The upshot of all this?
Once your basic needs are met, if your life is full of good relationships, income becomes irrelevant to fulfillment.
Empty-feeling retirees, start-up exitees, and inheritees miss this point.
So did I. “Feel-goody nonsense from a low-income loser,” is what my 28-year-old self would say to all this.

The Good Life: Simple to Grasp, Hard to Embrace
I’d suggest that 28-year-old me read The Good Life by Robert Waldinger and Marc Schulz. They’re the directors of the Harvard Study of Adult Development, the longest scientific study of happiness ever conducted.
Since 1938, the study has followed, surveyed, and measured the lives of hundreds of young Bostonian men and their offspring.
Waldinger and Schulz spill the beans in Chapter 1:
If we had to take all eighty-four years of the Harvard Study and boil it down to a single principle for living, one life investment that is supported by similar findings across a wide variety of other studies, it would be this: Good relationships keep us healthier and happier. Period.
“Ok,” snarky 28-year-old Chris would say, “If the answer’s so simple, why’d they have to write a whole book about it?”
Because we refuse to accept it! We’re stuck on the idea that we need a steady stream of strangers’ money and admiration to prove our usefulness and feel fulfilled.
As Waldinger and Schulz write, “We tend to think we know what makes us feel fulfilled, what is good for us, and what is bad for us.” But “one hard truth that we would all do well to accept is that people are terrible at knowing what is good for them.”
“Common sense in this area of life is not so sensible.”
Now go back to imagining you’re Salvator Mundi locked away in some ultra-secure storage room.
Three people come in. They don’t look happy.
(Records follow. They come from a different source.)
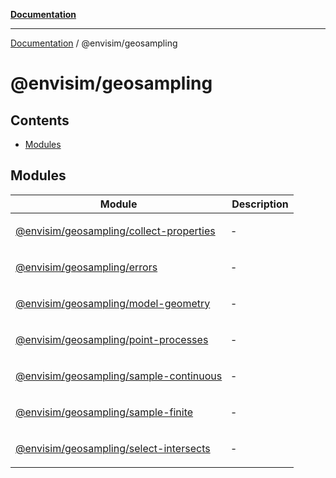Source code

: [**Documentation**](../../README.md)

---

[Documentation](../../README.md) / @envisim/geosampling

# @envisim/geosampling

## Contents

- [Modules](#modules)

## Modules

<table>
<thead>
<tr>
<th>Module</th>
<th>Description</th>
</tr>
</thead>
<tbody>
<tr>
<td>

[@envisim/geosampling/collect-properties](@envisim/geosampling/collect-properties.md)

</td>
<td>

‐

</td>
</tr>
<tr>
<td>

[@envisim/geosampling/errors](@envisim/geosampling/errors.md)

</td>
<td>

‐

</td>
</tr>
<tr>
<td>

[@envisim/geosampling/model-geometry](@envisim/geosampling/model-geometry.md)

</td>
<td>

‐

</td>
</tr>
<tr>
<td>

[@envisim/geosampling/point-processes](@envisim/geosampling/point-processes.md)

</td>
<td>

‐

</td>
</tr>
<tr>
<td>

[@envisim/geosampling/sample-continuous](@envisim/geosampling/sample-continuous.md)

</td>
<td>

‐

</td>
</tr>
<tr>
<td>

[@envisim/geosampling/sample-finite](@envisim/geosampling/sample-finite.md)

</td>
<td>

‐

</td>
</tr>
<tr>
<td>

[@envisim/geosampling/select-intersects](@envisim/geosampling/select-intersects.md)

</td>
<td>

‐

</td>
</tr>
</tbody>
</table>
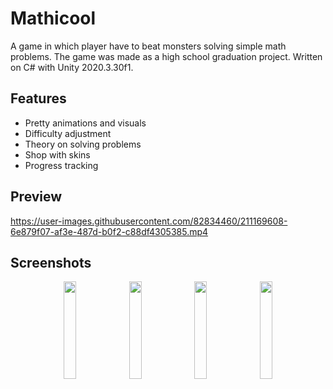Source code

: # Mathicool
A game in which player have to beat monsters solving simple math problems. The game was made as a high school graduation project. Written on C# with Unity 2020.3.30f1.

## Features

+ Pretty animations and visuals
+ Difficulty adjustment
+ Theory on solving problems
+ Shop with skins
+ Progress tracking

## Preview

https://user-images.githubusercontent.com/82834460/211169608-6e879f07-af3e-487d-b0f2-c88df4305385.mp4

## Screenshots
<p float="left" align="middle">
  <img src="https://user-images.githubusercontent.com/82834460/211169655-977370d8-9c59-43eb-a8ef-7b92f2537521.png" width=20% height=20%>
  <img src="https://user-images.githubusercontent.com/82834460/211169657-651c1975-2e93-42ef-8aad-cd196c988b5a.png" width=20% height=20%>
  <img src="https://user-images.githubusercontent.com/82834460/211169656-f12c38cd-78be-454e-934f-2459addfa514.png" width=20% height=20%>
  <img src="https://user-images.githubusercontent.com/82834460/211169658-3d9836f3-47a6-4bb7-8cd7-9b05cd299a05.png" width=20% height=20%
</p>

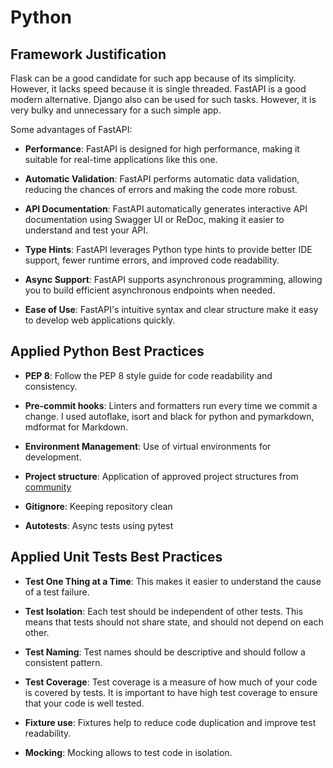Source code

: # Python

## Framework Justification

Flask can be a good candidate for such app because of its simplicity.
However, it lacks speed because it is single threaded.
FastAPI is a good modern alternative.
Django also can be used for such tasks.
However, it is very bulky and unnecessary for a such simple app.

Some advantages of FastAPI:

- **Performance**: FastAPI is designed for high performance, making it suitable
  for real-time applications like this one.

- **Automatic Validation**: FastAPI performs automatic data validation,
  reducing the chances of errors and making the code more robust.

- **API Documentation**: FastAPI automatically generates interactive API documentation
  using Swagger UI or ReDoc, making it easier to understand and test your API.

- **Type Hints**: FastAPI leverages Python type hints to provide better IDE support,
  fewer runtime errors, and improved code readability.

- **Async Support**: FastAPI supports asynchronous programming,
  allowing you to build efficient asynchronous endpoints when needed.

- **Ease of Use**: FastAPI's intuitive syntax and clear structure make it
  easy to develop web applications quickly.

## Applied Python Best Practices

- **PEP 8**: Follow the PEP 8 style guide for code readability and consistency.

- **Pre-commit hooks**: Linters and formatters run every time we commit a change.
  I used autoflake, isort and black for python and pymarkdown, mdformat for Markdown.

- **Environment Management**: Use of virtual environments for development.

- **Project structure**: Application of approved project structures from
  [community](https://github.com/zhanymkanov/fastapi-best-practices)

- **Gitignore**: Keeping repository clean

- **Autotests**: Async tests using pytest

## Applied Unit Tests Best Practices

- **Test One Thing at a Time**: This makes it easier to understand the cause of a test failure.

- **Test Isolation**: Each test should be independent of other tests.
  This means that tests should not share state, and should not depend on each other.

- **Test Naming**: Test names should be descriptive and should follow a consistent pattern.

- **Test Coverage**: Test coverage is a measure of how much of your code is covered by tests.
  It is important to have high test coverage to ensure that your code is well tested.

- **Fixture use**: Fixtures help to reduce code duplication and improve test readability.

- **Mocking**: Mocking allows to test code in isolation.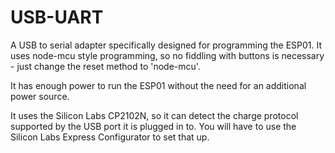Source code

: # USB-UART
A USB to serial adapter specifically designed for programming the ESP01. It uses node-mcu style programming, so no fiddling with buttons is necessary - just change the reset method to 'node-mcu'.

It has enough power to run the ESP01 without the need for an additional power source.

It uses the Silicon Labs CP2102N, so it can detect the charge protocol supported by the USB port it is plugged in to. You will have to use the Silicon Labs Express Configurator to set that up.

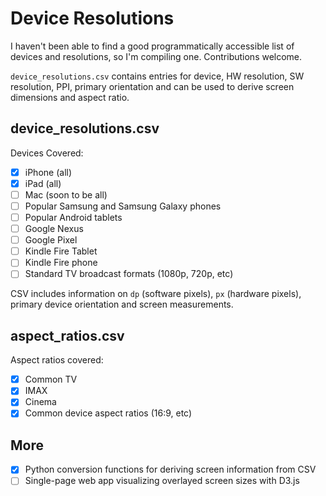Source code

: # Device Resolutions

I haven't been able to find a good programmatically accessible list of devices and resolutions, so I'm compiling one. Contributions welcome.

`device_resolutions.csv` contains entries for device, HW resolution, SW resolution, PPI, primary orientation and can be used to derive screen dimensions and aspect ratio.

## device_resolutions.csv

Devices Covered:

- [x] iPhone (all)
- [x] iPad (all)
- [ ] Mac (soon to be all)
- [ ] Popular Samsung and Samsung Galaxy phones
- [ ] Popular Android tablets
- [ ] Google Nexus
- [ ] Google Pixel
- [ ] Kindle Fire Tablet
- [ ] Kindle Fire phone
- [ ] Standard TV broadcast formats (1080p, 720p, etc)

CSV includes information on `dp` (software pixels), `px` (hardware pixels), primary device orientation and screen measurements.

## aspect_ratios.csv

Aspect ratios covered:

- [x] Common TV
- [x] IMAX
- [x] Cinema
- [x] Common device aspect ratios (16:9, etc)

## More

- [x] Python conversion functions for deriving screen information from CSV
- [ ] Single-page web app visualizing overlayed screen sizes with D3.js
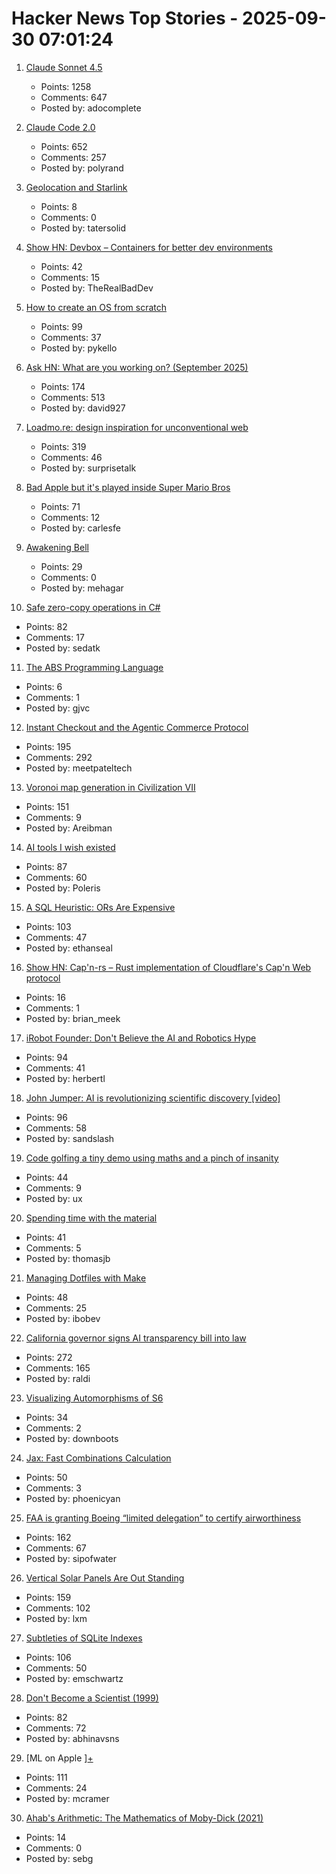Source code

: # Hacker News Top Stories - 2025-09-30 07:01:24

1. [Claude Sonnet 4.5](https://www.anthropic.com/news/claude-sonnet-4-5)
   - Points: 1258
   - Comments: 647
   - Posted by: adocomplete

2. [Claude Code 2.0](https://www.npmjs.com/package/@anthropic-ai/claude-code)
   - Points: 652
   - Comments: 257
   - Posted by: polyrand

3. [Geolocation and Starlink](https://www.potaroo.net/ispcol/2025-09/starlinkgeo.html)
   - Points: 8
   - Comments: 0
   - Posted by: tatersolid

4. [Show HN: Devbox – Containers for better dev environments](https://devbox.ar0.eu/)
   - Points: 42
   - Comments: 15
   - Posted by: TheRealBadDev

5. [How to create an OS from scratch](https://github.com/cfenollosa/os-tutorial)
   - Points: 99
   - Comments: 37
   - Posted by: pykello

6. [Ask HN: What are you working on? (September 2025)](undefined)
   - Points: 174
   - Comments: 513
   - Posted by: david927

7. [Loadmo.re: design inspiration for unconventional web](https://loadmo.re)
   - Points: 319
   - Comments: 46
   - Posted by: surprisetalk

8. [Bad Apple but it's played inside Super Mario Bros](https://tasvideos.org/8991S)
   - Points: 71
   - Comments: 12
   - Posted by: carlesfe

9. [Awakening Bell](https://awakeningbell.org/)
   - Points: 29
   - Comments: 0
   - Posted by: mehagar

10. [Safe zero-copy operations in C#](https://ssg.dev/safe-zero-copy-operations-in-c/)
   - Points: 82
   - Comments: 17
   - Posted by: sedatk

11. [The ABS Programming Language](https://www.abs-lang.org/)
   - Points: 6
   - Comments: 1
   - Posted by: gjvc

12. [Instant Checkout and the Agentic Commerce Protocol](https://openai.com/index/buy-it-in-chatgpt/)
   - Points: 195
   - Comments: 292
   - Posted by: meetpateltech

13. [Voronoi map generation in Civilization VII](https://civilization.2k.com/civ-vii/from-the-devs/map-generation/)
   - Points: 151
   - Comments: 9
   - Posted by: Areibman

14. [AI tools I wish existed](https://sharif.io/28-ideas-2025)
   - Points: 87
   - Comments: 60
   - Posted by: Poleris

15. [A SQL Heuristic: ORs Are Expensive](https://ethanseal.com/articles/ors-are-expensive)
   - Points: 103
   - Comments: 47
   - Posted by: ethanseal

16. [Show HN: Cap'n-rs – Rust implementation of Cloudflare's Cap'n Web protocol](https://github.com/currentspace/capn-rs)
   - Points: 16
   - Comments: 1
   - Posted by: brian_meek

17. [iRobot Founder: Don't Believe the AI and Robotics Hype](https://crazystupidtech.com/2025/09/29/irobot-founder-dont-believe-the-ai-robotics-hype/)
   - Points: 94
   - Comments: 41
   - Posted by: herbertl

18. [John Jumper: AI is revolutionizing scientific discovery [video]](https://www.youtube.com/watch?v=2Yguz5U-Nic)
   - Points: 96
   - Comments: 58
   - Posted by: sandslash

19. [Code golfing a tiny demo using maths and a pinch of insanity](https://blog.pkh.me/p/45-code-golfing-a-tiny-demo-using-maths-and-a-pinch-of-insanity.html)
   - Points: 44
   - Comments: 9
   - Posted by: ux

20. [Spending time with the material](https://www.robinsloan.com/lab/actually-readable/)
   - Points: 41
   - Comments: 5
   - Posted by: thomasjb

21. [Managing Dotfiles with Make](https://www.matheusmoreira.com/articles/managing-dotfiles-with-make)
   - Points: 48
   - Comments: 25
   - Posted by: ibobev

22. [California governor signs AI transparency bill into law](https://www.gov.ca.gov/2025/09/29/governor-newsom-signs-sb-53-advancing-californias-world-leading-artificial-intelligence-industry/)
   - Points: 272
   - Comments: 165
   - Posted by: raldi

23. [Visualizing Automorphisms of S6](https://travisdoesmath.github.io/s6/)
   - Points: 34
   - Comments: 2
   - Posted by: downboots

24. [Jax: Fast Combinations Calculation](https://github.com/phoenicyan/combinadics)
   - Points: 50
   - Comments: 3
   - Posted by: phoenicyan

25. [FAA is granting Boeing “limited delegation” to certify airworthiness](https://www.theregister.com/2025/09/29/faa_decides_it_trusts_boeing/)
   - Points: 162
   - Comments: 67
   - Posted by: sipofwater

26. [Vertical Solar Panels Are Out Standing](https://hackaday.com/2025/09/25/vertical-solar-panels-are-out-standing/)
   - Points: 159
   - Comments: 102
   - Posted by: lxm

27. [Subtleties of SQLite Indexes](https://emschwartz.me/subtleties-of-sqlite-indexes/)
   - Points: 106
   - Comments: 50
   - Posted by: emschwartz

28. [Don't Become a Scientist (1999)](https://yangxiao.cs.ua.edu/Don%27t%20Become%20a%20Scientist!.htm)
   - Points: 82
   - Comments: 72
   - Posted by: abhinavsns

29. [ML on Apple ][+](https://mdcramer.github.io/apple-2-blog/k-means/)
   - Points: 111
   - Comments: 24
   - Posted by: mcramer

30. [Ahab's Arithmetic: The Mathematics of Moby-Dick (2021)](https://scholarship.claremont.edu/jhm/vol11/iss1/3/)
   - Points: 14
   - Comments: 0
   - Posted by: sebg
You overhear the bad news in their conversation: New AI technology has determined you’re not da Vinci’s. Some guy named Luigi snuck into Leonardo’s studio one day and made you.
Your worth has cratered to single-digit millions. Ouch. The Saudi prince who owned you hawked you off to some businesswoman in Kamloops, British Columbia.
That day turns out to be the best in your life. Better than the day you sold for $450.3 million.
This businesswoman thinks you’re the most fabulous painting in the world. You make her day every time she looks at you. And she shows you off to all her friends who come over.
Life is great. You’re doing what you were made to do. And you’re being uniquely useful to people who care about you, and vice versa.